Indexes in Mysql queries

Question

Indexes in Mysql queries

Asked 10 years, 11 months ago

Viewed 2,914 times

23

Using indexes in mysql queries really makes the result come quickly for some large queries or tables.

For example in the query below:

SELECT * FROM table WHERE status = 1;

For a table with 1 million records if I give the command below:

DELETE FROM table WHERE status = 1;

This query takes a long time. So create the index for the status column and I was able to remove 700,000 lines quickly (about 0.8s)

In the select of the example I did not put the use index xyz but the database was smart to use the index you create for the column.

But what about consultations with various WHERE? Something like

SELECT * FROM table WHERE status = 1 AND account = 12 AND data > '2014-09-09 00:00:00';

If I create an index with the columns status, Account and date MYSQL will use in the above query automatically or I will have to explicitly put the use index xpto?

UPDATE

After implementing only one index in a table that had a complicated query. Look at what resulted in using CPU on my RDS on Amazon.

Desempenho RDS Amazon

I’ll even be able to decrease the type of instance :D

Index creation example for the query example above:

ALTER TABLE `table` ADD INDEX `status_idx` (`status`);

If you added an index for the status column, then Mysql will automatically use this index.

– Nicolas Dias

2014/09/10 at 14:16

1 answer

Browser other questions tagged mysql database optimizing índices

You are not signed in. Login or sign up in order to post.

by Maniero • **444,682** points · Answer 1 · 2014-09-10T14:45:14+00:00

For this query specific will use index if there is an appropriate index for it. This index should include columns status, account and data. Preferably in this order. There is no reason why Mysql does not use the index automatically. Anyway to be sure create and see what happens. Not always what we deduce is correct.

Thus the index will classify the status increasingly, so he can quickly find the lines with the value 1. Then he can quickly find the lines that have the value 12 for account, among the lines already selected that meet the above condition. And finally select all dates above the value indicated in query, again between previously selected lines in the previous conditions. Obviously this selection will not consider other data ranges that do not contain the previous values.

Note that there needs to be a single track selection to take full advantage of the index on query. This is why order can be important to determine whether or not to use the index. That’s why I said that in this query specified the index with the specified composition would be used. Another query may not be able to use the index or may partially use to select a track through it and the rest of the selection have to be scanning the database row by row between the lines already selected in the index.

Usually the secret is to have indexes that meet the main darlings and avoid darlings that cannot benefit from the indices.

Indexes work well when you can mount sub-tracks with them. In a query very complex, which makes it difficult to catch these sub-bands there is no index that solves. Here the ideal is to try to at least reduce enough the lines that were obtained through the index and leave little for the final selection.

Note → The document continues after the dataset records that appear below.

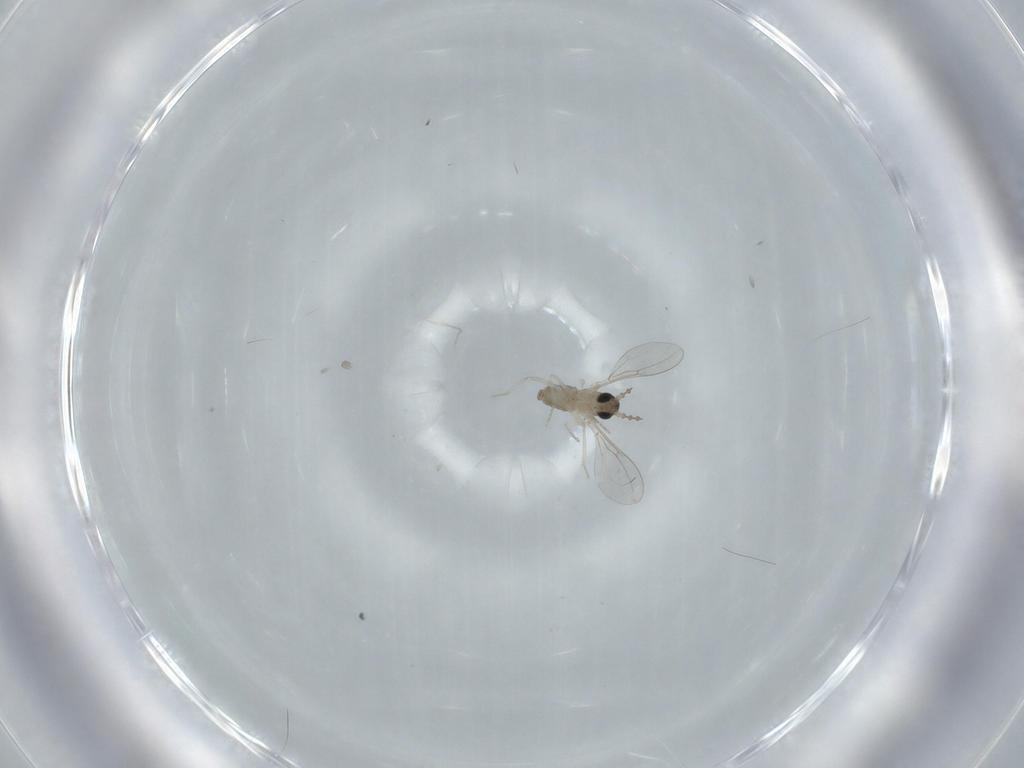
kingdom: Animalia
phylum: Arthropoda
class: Insecta
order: Diptera
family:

To try to facilitate understanding, think about how this search works. When you have something ordered according to what you want to search for it is easy to find through a binary search that has a logarithmic complexity O(log n), ie, it divide and conquer. Even with billions of lines, in just over 30 steps he finds what you want. When there is no order, the way is to look one by one, linear complexity O(n). If a query look at several columns it will try to use the first method and make a selection very fast. When it is no longer possible, only between the lines that already managed to select fast it will apply the condition determined individually row by row. To understand a little more about Big O read this answer.

When the optimizer does not use an existing index it is because it failed to put together a way to "understand" its query appropriately for the index. This may be the fault of how the index is mounted or it may be because the optimizer is not as good. Almost always the optimizer does its job well.

In fact, it may be that the index is not used even if it has a suitable key. There are small volumes of data that the direct search in the data has a lower cost. The optimizer can identify that even if it can select sub-bands, subsequent analysis can be so costly that eliminating the index query can bring a better result. But in these cases the optimizer has renounced its use in a "conscious" way for its benefit. It can not be bad. Although there are cases that it errs.

But be careful not to create too many indices. Updates to them can make the software very slow.

What the AP did in editing the question is exactly what needs to be done. Try and see what really happens. With a simple key using only the most relevant column he got a huge gain. He used the column status. I don’t know if he tried, but he could try it with just the spine account, column only data, and make the possible combinations between the three columns and see how each result looks. As the gain seems to be fundamental, it is worth the small effort.